___ SUPPLIED RECORDS

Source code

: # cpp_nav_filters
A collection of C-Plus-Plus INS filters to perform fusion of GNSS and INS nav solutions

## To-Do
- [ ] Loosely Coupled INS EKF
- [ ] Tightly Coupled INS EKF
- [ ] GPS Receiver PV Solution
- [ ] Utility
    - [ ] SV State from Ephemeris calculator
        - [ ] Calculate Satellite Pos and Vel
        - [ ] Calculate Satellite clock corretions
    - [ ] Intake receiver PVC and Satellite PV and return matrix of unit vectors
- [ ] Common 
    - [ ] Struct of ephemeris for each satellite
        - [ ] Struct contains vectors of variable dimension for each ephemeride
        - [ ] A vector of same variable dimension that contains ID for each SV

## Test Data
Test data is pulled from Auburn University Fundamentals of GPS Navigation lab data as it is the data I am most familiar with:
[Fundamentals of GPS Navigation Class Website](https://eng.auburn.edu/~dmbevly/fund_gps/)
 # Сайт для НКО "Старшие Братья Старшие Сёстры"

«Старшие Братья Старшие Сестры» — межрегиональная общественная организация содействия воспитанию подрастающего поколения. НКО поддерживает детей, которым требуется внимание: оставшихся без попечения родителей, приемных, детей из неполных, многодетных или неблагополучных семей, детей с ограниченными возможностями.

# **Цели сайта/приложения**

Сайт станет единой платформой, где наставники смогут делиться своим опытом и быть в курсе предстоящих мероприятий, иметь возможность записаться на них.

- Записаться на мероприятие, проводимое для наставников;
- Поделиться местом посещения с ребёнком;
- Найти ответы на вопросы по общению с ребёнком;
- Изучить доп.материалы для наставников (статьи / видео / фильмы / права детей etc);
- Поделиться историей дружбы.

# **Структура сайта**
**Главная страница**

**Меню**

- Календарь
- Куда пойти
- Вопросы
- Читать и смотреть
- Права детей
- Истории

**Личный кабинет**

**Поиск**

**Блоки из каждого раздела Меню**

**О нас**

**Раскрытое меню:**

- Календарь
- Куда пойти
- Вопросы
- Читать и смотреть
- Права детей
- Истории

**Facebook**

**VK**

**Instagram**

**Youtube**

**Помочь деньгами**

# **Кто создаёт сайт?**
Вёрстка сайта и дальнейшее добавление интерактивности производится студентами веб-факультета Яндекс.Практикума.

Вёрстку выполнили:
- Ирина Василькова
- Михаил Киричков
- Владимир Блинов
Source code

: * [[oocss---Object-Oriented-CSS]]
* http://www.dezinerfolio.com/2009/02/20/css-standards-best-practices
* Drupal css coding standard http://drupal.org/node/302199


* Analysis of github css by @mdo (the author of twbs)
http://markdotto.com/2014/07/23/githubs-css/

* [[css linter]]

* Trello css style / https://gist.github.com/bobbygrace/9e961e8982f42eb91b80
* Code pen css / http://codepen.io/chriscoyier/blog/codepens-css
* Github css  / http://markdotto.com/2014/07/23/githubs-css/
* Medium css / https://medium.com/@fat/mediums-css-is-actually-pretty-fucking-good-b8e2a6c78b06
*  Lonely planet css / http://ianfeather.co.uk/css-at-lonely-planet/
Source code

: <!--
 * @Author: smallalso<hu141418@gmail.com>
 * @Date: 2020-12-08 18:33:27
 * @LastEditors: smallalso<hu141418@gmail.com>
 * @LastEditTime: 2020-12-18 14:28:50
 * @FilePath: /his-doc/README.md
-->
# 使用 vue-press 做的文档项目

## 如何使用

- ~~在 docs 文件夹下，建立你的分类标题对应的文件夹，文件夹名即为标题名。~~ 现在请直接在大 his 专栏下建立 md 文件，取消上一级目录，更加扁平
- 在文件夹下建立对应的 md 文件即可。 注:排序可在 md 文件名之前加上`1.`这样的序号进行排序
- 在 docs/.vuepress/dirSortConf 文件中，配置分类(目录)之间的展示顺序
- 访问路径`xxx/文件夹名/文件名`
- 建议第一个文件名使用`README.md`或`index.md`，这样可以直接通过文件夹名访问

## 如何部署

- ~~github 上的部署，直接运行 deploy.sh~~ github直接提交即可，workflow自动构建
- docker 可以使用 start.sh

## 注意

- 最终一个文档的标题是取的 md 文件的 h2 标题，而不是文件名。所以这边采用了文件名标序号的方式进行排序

______

**ACTIVITY**
Check each line of the entries above, and show every one holding the word "vectors".

**EXERCISE RESPONSE**
    - [ ] Intake receiver PVC and Satellite PV and return matrix of unit vectors
        - [ ] Struct contains vectors of variable dimension for each ephemeride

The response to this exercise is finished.